__Texto de referencia__:
○ ○ ○ ○ ○
La más bien inútil polémica sobre los merecimientos de Bob Dylan para recibir el Premio Nobel de Literatura hace rato se apagó y no quiero retomarla aquí.
Dylan ha sido siempre un tipo controvertido que aparentemente disfruta siendo enigmático e impredecible. Con cierta facilidad decepciona a sus seguidores y tiene caprichos extraños: graba un disco con canciones de Frank Sinatra, deja de tocar la guitarra en sus conciertos para ponerse detrás del piano, hace un comercial patriotero de televisión para la Chrysler, no dirige la palabra ni una vez a la audiencia en sus actuaciones, emprende una gira interminable que ya lleva más de veinticinco años —sospecho que de momento detenida por las condiciones sanitarias—, goza de una fascinación peculiar por los autos y las motocicletas.
De su historia personal recordemos que cambió la guitarra acústica por la eléctrica y fue repudiado por los puristas del folk; que se ha movido entre diferentes convicciones religiosas o en ninguna; que cambia caprichosamente la melodía de sus canciones hasta hacerlas irreconocibles; que ha actuado en películas sin ser actor, que ha esculpido sin ser escultor, que pinta sin ser pintor. Incluso que canta sin ser propiamente un cantante, aunque su estilo haya sido una de las mayores influencias vocales en la música popular mundial.
En los años recientes, su nombre ha resonado con frecuencia gracias a la película de 2005 No Direction Home —dirigida por Martin Scorsese—, a su disco de 2006 Modern Times, a la cinta de Todd Haynes I’m Not There y al anuncio, en 2007, de la obtención del premio Príncipe de Asturias de las Artes. Por no mencionar lo del Nobel, claro. Hace algunos años, en el número conmemorativo por los cuarenta años de la revista Rolling Stone, Dylan se la pasó pitorreándose del célebre entrevistador Jann Wenner, quien en un momento, desesperado, le dice: «¿Qué puedo hacer para que te tomes esto en serio? ».
○ ○ ○ ○ ○
__Datos de estudio__:
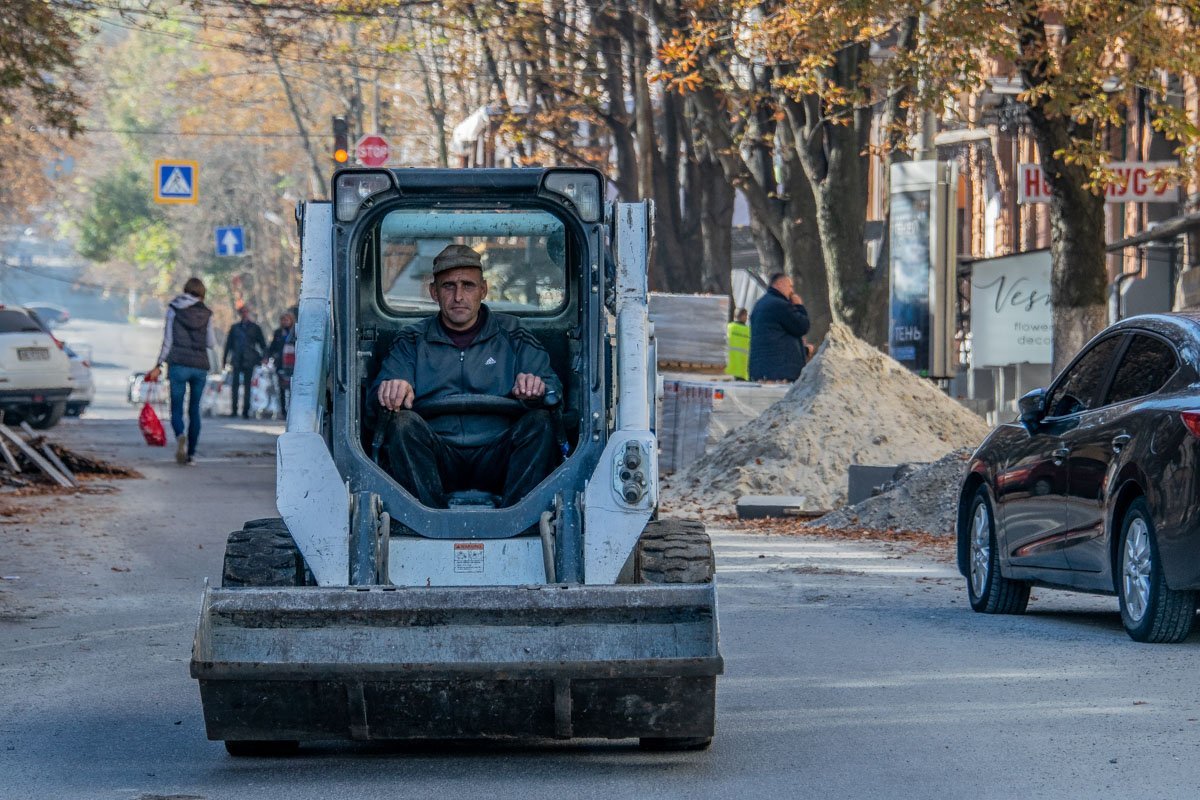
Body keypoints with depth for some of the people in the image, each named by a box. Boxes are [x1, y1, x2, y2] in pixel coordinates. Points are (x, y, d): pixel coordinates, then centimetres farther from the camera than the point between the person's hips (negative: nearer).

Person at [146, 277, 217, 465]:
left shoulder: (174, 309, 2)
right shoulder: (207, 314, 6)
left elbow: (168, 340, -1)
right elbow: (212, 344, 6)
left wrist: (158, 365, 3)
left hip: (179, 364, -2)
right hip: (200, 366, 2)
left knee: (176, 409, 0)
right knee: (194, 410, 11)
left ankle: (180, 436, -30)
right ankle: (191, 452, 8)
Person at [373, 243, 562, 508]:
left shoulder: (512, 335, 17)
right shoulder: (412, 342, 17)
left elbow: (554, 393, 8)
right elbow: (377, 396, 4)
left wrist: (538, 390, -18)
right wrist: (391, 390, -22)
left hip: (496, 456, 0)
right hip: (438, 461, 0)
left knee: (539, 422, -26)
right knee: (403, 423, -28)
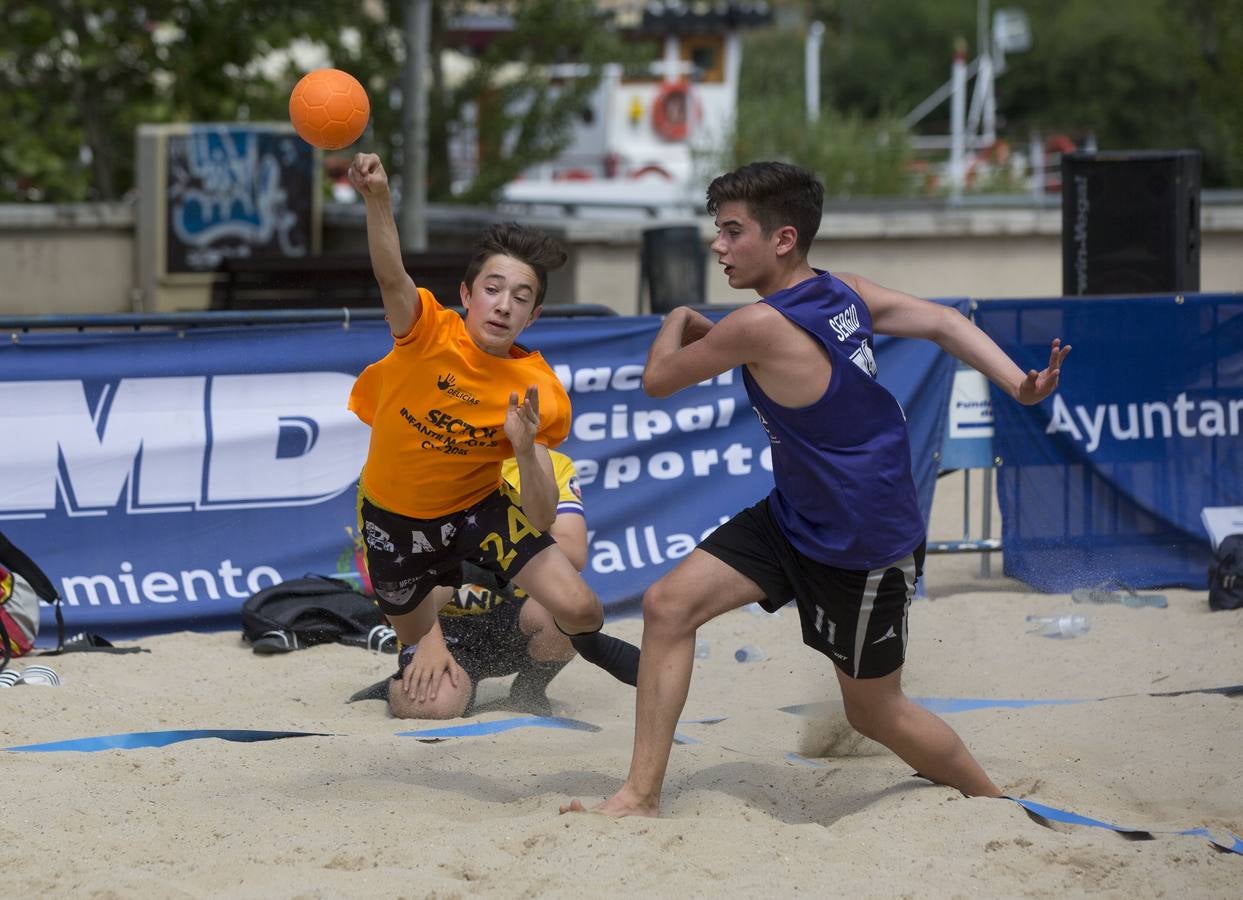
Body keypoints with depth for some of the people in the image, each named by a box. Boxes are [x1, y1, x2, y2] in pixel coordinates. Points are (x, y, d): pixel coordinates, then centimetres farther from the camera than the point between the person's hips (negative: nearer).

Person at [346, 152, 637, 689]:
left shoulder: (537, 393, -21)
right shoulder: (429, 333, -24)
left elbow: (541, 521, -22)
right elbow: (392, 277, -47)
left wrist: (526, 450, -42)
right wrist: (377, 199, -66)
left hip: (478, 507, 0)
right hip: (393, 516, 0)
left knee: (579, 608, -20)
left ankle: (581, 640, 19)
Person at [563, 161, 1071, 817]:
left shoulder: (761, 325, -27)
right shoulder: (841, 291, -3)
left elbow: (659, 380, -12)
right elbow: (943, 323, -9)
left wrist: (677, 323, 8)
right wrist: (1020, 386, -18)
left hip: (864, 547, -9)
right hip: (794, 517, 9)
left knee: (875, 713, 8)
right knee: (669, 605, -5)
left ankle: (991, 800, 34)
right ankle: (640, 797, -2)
○ ○ ○ ○ ○
__Actividad propuesta__: Según el texto sobre Bob Dylan, ¿quién dirigió la película de 2005 No Direction Home?

__Solución del ejercicio__: Martin Scorsese.